**Consegna A**
Trascrivi dalla recensione dei brani il passo compreso tra "Io lavoro per" e "come formule magiche.", estremi inclusi.
**Consegna B**
Prosegui la recensione dei brani musicali, riprendendo subito dopo l'ultima frase riportata.

**Testo**

III POSTO: COLAPESCE, DI MARTINO SPLASH

Geniale a partire dal titolo: l’onomatopea delle onomatopee per incarnare il rumore della frenesie in cui ci tuffiamo “per non sentire il peso delle aspettative”.

Un tuffo in solitudine (Vado via senza te), che rivela una scelta conturbante per chi ascolta.

Così, la poesia iniziale dei “campi sconfinati che si arrendono alla sera” e del “vento che arpeggia una ringhiera” si tramuta nell’aridità di un suono pregrammaticale, punto di arrivo di una serie di immagini impoetiche che denunciano il bisogno di evitare la vita e i suoi fugaci entusiasmi per non soccombere: preferire la città al mare, la frenesia delle metro affollate alla natura, il lavoro alla persona amata.

Io lavoro per non stare con te: l’anti-scelta, la scelta moralmente ingiusta, diventa l’unica scelta possibile. In effetti, facciamo proprio così: ci ingolfiamo le giornate di cose, anche per paura di sperimentare il fallimento dei nostri desideri e dei nostri sentimenti.

Colapesce e Dimartino ci turbano adattando il linguaggio poetico a un mondo impoetico, ma vogliono solo cantare l’arido vero, un modus vivendi o meglio supravivendi. Eppure, per effetto di straniamento, sentiamo che, per gli autori e anche per noi, forse sarebbe giusto fare il contrario.

II POSTO: LEVANTE, VIVO

Levante ci ha abituato a testi frammentati, fatti di associazioni analogiche fulminanti, in cui il legame tra le parti è garantito da bisticci di parole, ripetizioni e variazioni lessicali giocate a rimbalzo, come formule magiche.

In questo brano ci sono le caratteristiche peculiari della sua penna, ma c’è un discorso più compatto, che, pur muovendo da un’ispirazione biografica (l’esperienza della depressione post partum), di fatto esplora le polarità di un buio che appartiene a tutti.

Il dissidio interiore è rappresentato con opposizioni petrarchesche (O sorrido o piango / Vivo il bene, vivo il male / O respiro o affanno): non sono alternative, sono stati compresenti nella coscienza, sono dicotomie dell’umore e del pensiero, stati psichici diametralmente opposti che sconfinano l’uno nell’altro.

**Elenco mostrato**
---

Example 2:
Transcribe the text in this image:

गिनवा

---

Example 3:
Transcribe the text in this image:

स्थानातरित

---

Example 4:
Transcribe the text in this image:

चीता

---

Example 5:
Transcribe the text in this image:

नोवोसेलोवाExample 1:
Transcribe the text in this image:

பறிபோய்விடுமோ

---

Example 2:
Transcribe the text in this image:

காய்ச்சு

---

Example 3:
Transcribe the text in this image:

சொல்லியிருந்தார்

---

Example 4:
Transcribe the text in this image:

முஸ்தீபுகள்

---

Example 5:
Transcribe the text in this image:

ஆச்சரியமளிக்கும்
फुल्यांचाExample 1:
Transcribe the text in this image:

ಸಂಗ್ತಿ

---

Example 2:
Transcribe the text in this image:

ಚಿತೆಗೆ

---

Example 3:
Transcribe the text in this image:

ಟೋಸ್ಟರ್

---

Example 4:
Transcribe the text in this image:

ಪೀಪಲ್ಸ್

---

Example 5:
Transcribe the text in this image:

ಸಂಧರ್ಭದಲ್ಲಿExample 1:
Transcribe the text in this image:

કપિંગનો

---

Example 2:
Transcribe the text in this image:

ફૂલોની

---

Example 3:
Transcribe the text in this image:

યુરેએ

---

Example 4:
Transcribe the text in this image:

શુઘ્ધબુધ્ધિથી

**Risposta corretta A**
Io lavoro per non stare con te: l’anti-scelta, la scelta moralmente ingiusta, diventa l’unica scelta possibile. In effetti, facciamo proprio così: ci ingolfiamo le giornate di cose, anche per paura di sperimentare il fallimento dei nostri desideri e dei nostri sentimenti.

Colapesce e Dimartino ci turbano adattando il linguaggio poetico a un mondo impoetico, ma vogliono solo cantare l’arido vero, un modus vivendi o meglio supravivendi. Eppure, per effetto di straniamento, sentiamo che, per gli autori e anche per noi, forse sarebbe giusto fare il contrario.

II POSTO: LEVANTE, VIVO

Levante ci ha abituato a testi frammentati, fatti di associazioni analogiche fulminanti, in cui il legame tra le parti è garantito da bisticci di parole, ripetizioni e variazioni lessicali giocate a rimbalzo, come formule magiche.

**Risposta corretta B**
Poi c’è una climax, che porta all’affermazione orgogliosa del diritto di vivere tutto di sé (Ho voglia di prendermi tutto il possibile / Non voglio perdermi niente di me / Ho voglia di credere “nulla è impossibile”); infine la liberazione, che si è acquisita dopo aver esplorato il buio.

Una salita sì, ma una salita che parte dalla terra, dal buio che viviamo, dai bisogni più istintuali e primitivi, dalle dicotomie insanabili di noi, dal corpo che troppo spesso non ascoltiamo (La gioia del mio corpo è un atto magico).

E la musica accompagna la salita, asseconda il parossismo con un movimento tribale e antico: quasi una danza ancestrale di liberazione e rinascita.

I POSTO: COMA_COSE, L’ADDIO

Sono stato in bilico sull’assegnazione di questo primo posto, ma alla fine ho scelto il testo per me più emozionante. Perché L’addio dei Coma_Cose non è un testo che si evidenzia per costruzione retorica o per un tema di alto respiro, eppure è un testo potente e genuino.

È la canzone di una fine temuta, ma scampata: racconta un pericolo corso, quello di perdersi, affacciatosi nel disordine della quotidianità e combattuto in nome di quella necessità di appartenersi che in amore è più forte di ogni cosa.

E sparirò ma tu promettimi
che potrò sempre ritornare da te
se mi dimentico me, com’ero.

L’amore funziona se ci si appartiene necessariamente, non solo se si ha intesa o se si è fedeli. E quando ci si appartiene, ci si appartiene e basta.

Mentre i due cantano il testo, con l’approssimazione stilistica e vocale che li caratterizza, noi siamo dentro alla storia, che è anche la storia della nostra personale resistenza in difesa dell’amore.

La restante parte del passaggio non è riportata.